Zoek in de items elke regel waarin het woord "watch" voorkomt en schrijf die regels over. Hoofdletters en kleine letters tellen mee.

Invoergegevens:
▬▬▬▬▬▬

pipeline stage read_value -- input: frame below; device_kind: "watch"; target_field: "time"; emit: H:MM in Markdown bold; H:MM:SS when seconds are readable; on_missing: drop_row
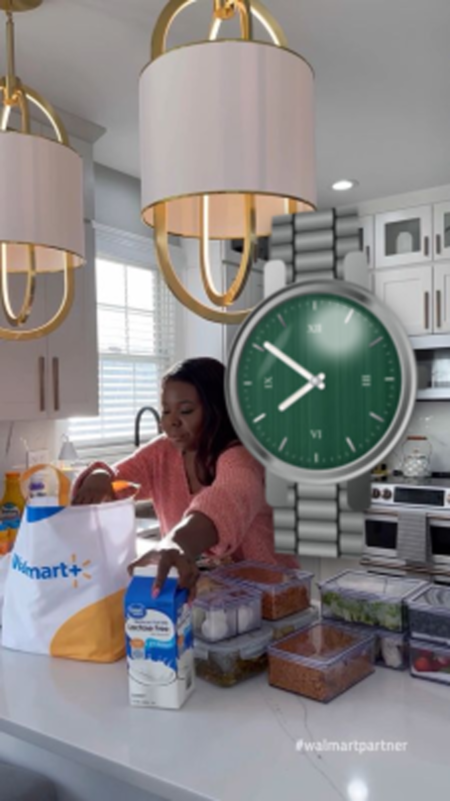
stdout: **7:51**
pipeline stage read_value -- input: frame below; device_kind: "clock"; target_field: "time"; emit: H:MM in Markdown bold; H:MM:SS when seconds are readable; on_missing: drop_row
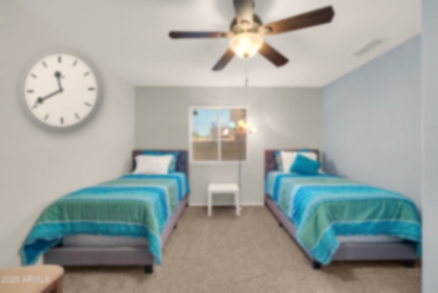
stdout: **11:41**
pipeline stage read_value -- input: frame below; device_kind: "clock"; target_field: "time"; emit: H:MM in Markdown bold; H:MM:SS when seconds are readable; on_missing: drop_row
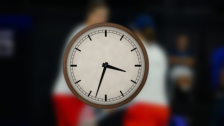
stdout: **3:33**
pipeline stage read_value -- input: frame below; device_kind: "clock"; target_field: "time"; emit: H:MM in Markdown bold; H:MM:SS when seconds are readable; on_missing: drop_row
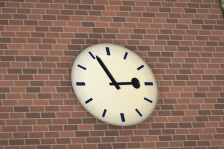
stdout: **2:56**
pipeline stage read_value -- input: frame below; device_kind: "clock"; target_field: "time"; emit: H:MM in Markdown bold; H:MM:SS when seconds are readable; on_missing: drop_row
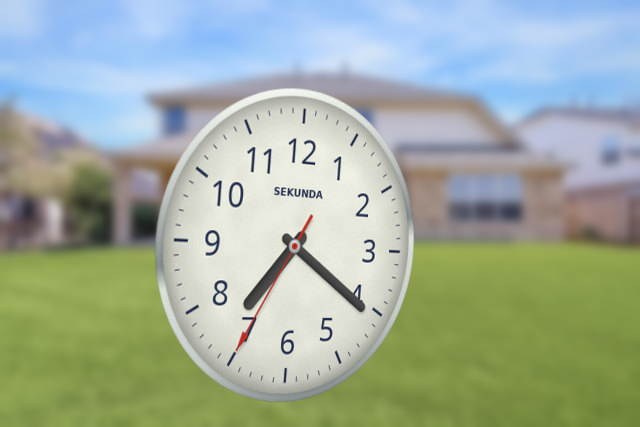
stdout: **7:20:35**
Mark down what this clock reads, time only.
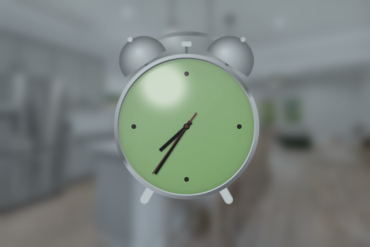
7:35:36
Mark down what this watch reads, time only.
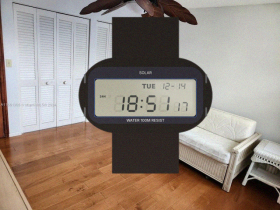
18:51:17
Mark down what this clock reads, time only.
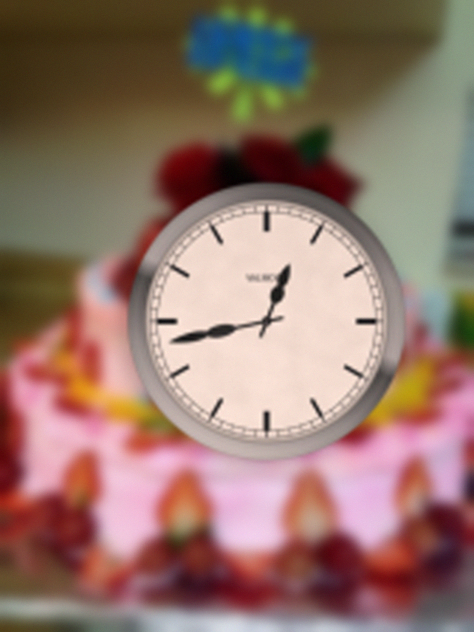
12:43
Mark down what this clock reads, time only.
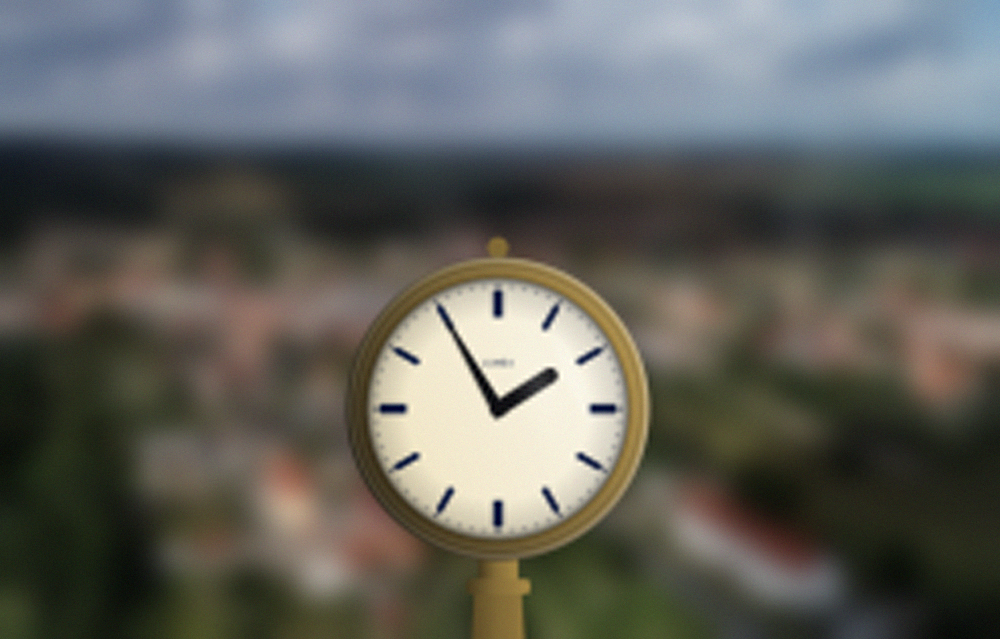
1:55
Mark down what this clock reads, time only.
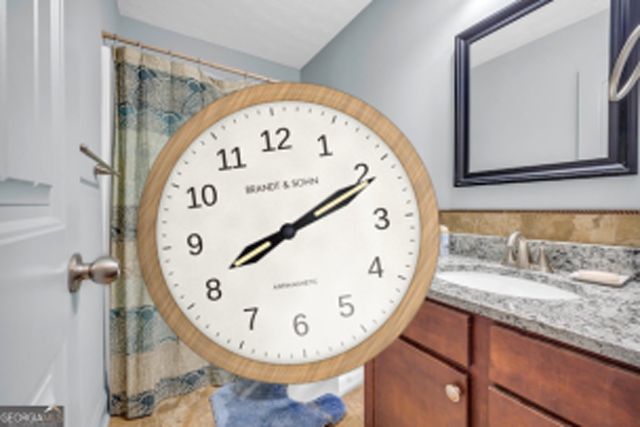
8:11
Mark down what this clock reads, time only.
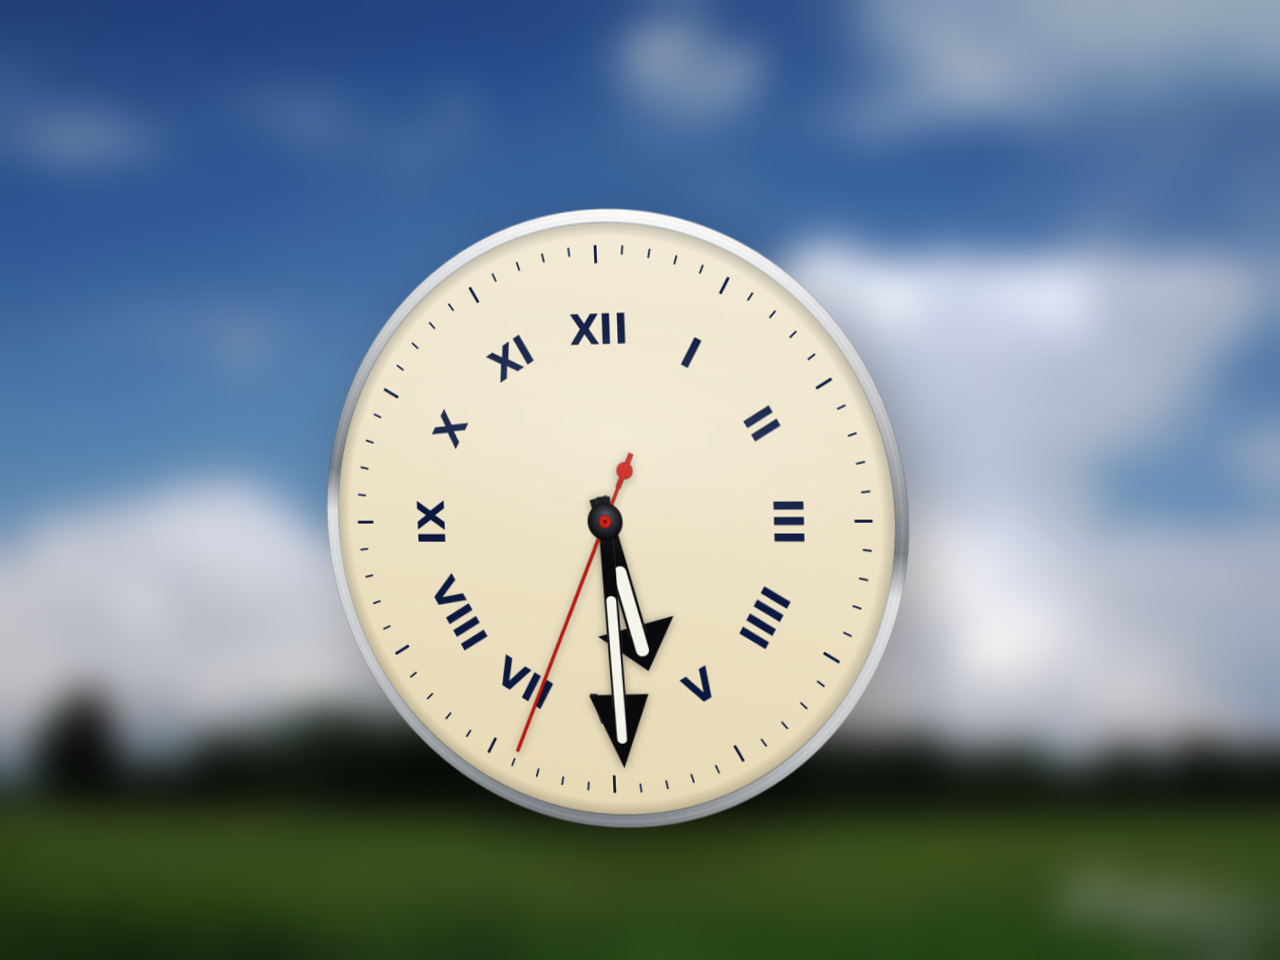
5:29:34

▬▬▬▬▬▬

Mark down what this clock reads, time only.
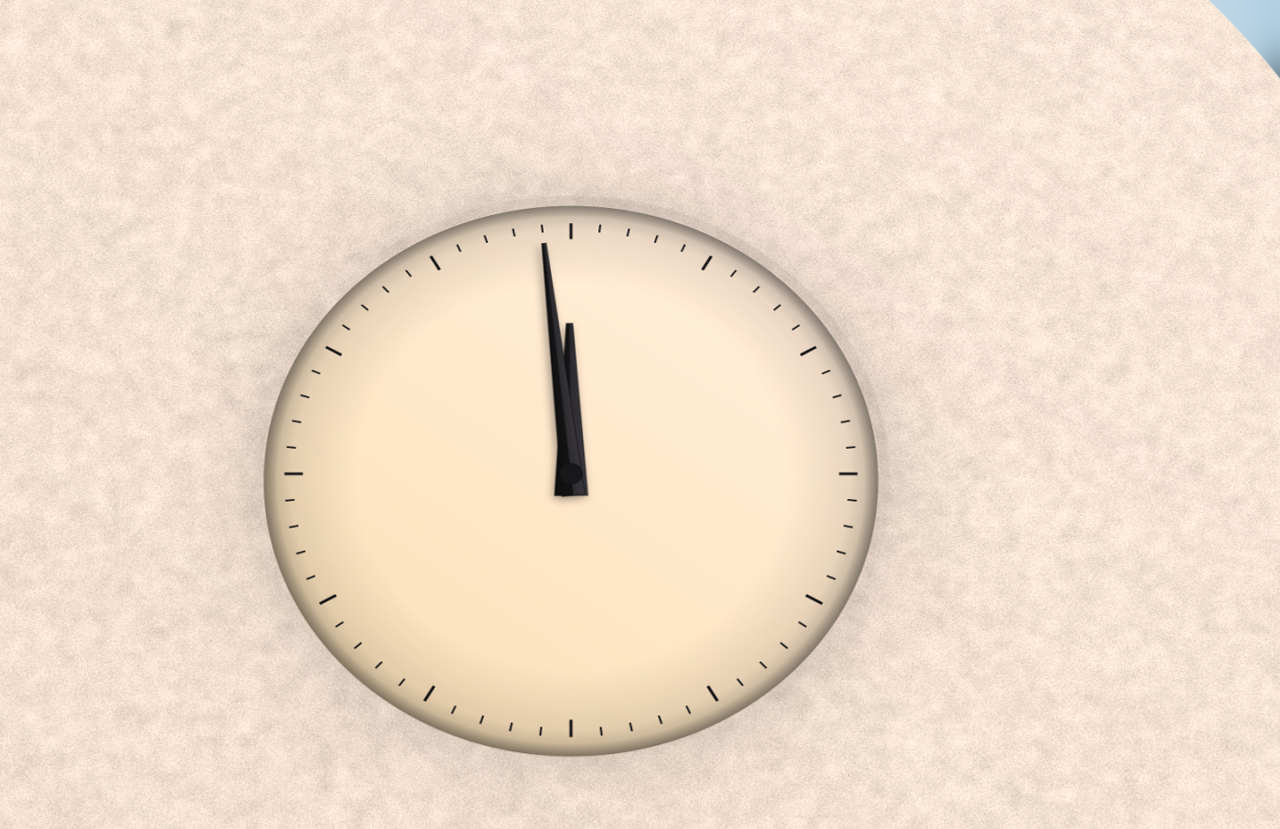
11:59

▬▬▬▬▬▬

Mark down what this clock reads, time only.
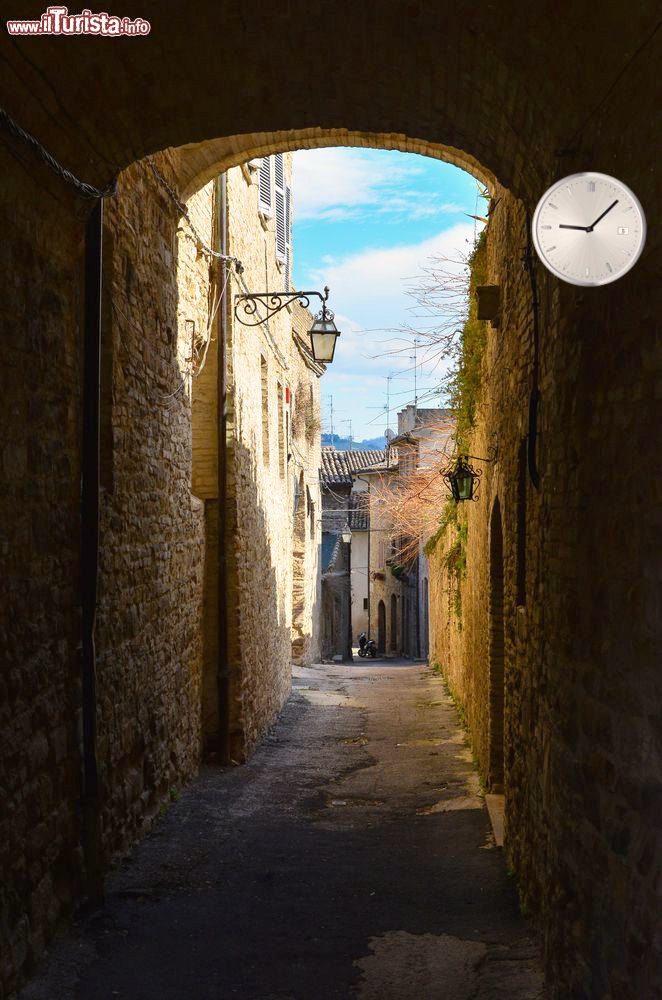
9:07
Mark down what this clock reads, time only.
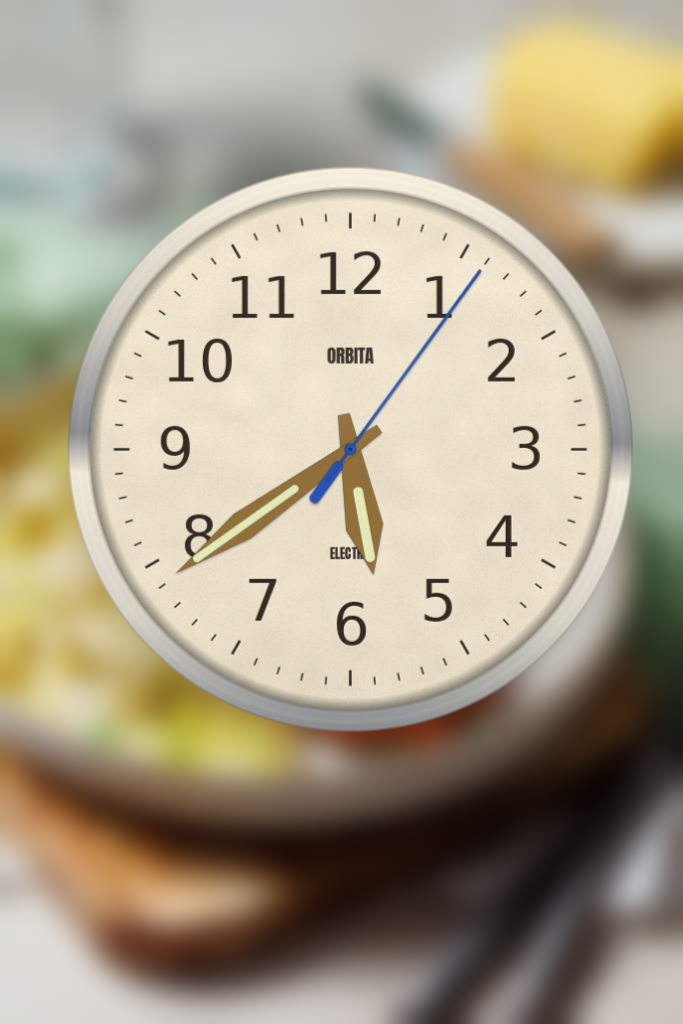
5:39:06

▬▬▬▬▬▬

Antwoord bij opgave:
pipeline stage read_value -- input: frame below; device_kind: "watch"; target_field: "time"; emit: H:MM in Markdown bold; H:MM:SS when seconds are readable; on_missing: drop_row
Mark down what this watch reads, time only.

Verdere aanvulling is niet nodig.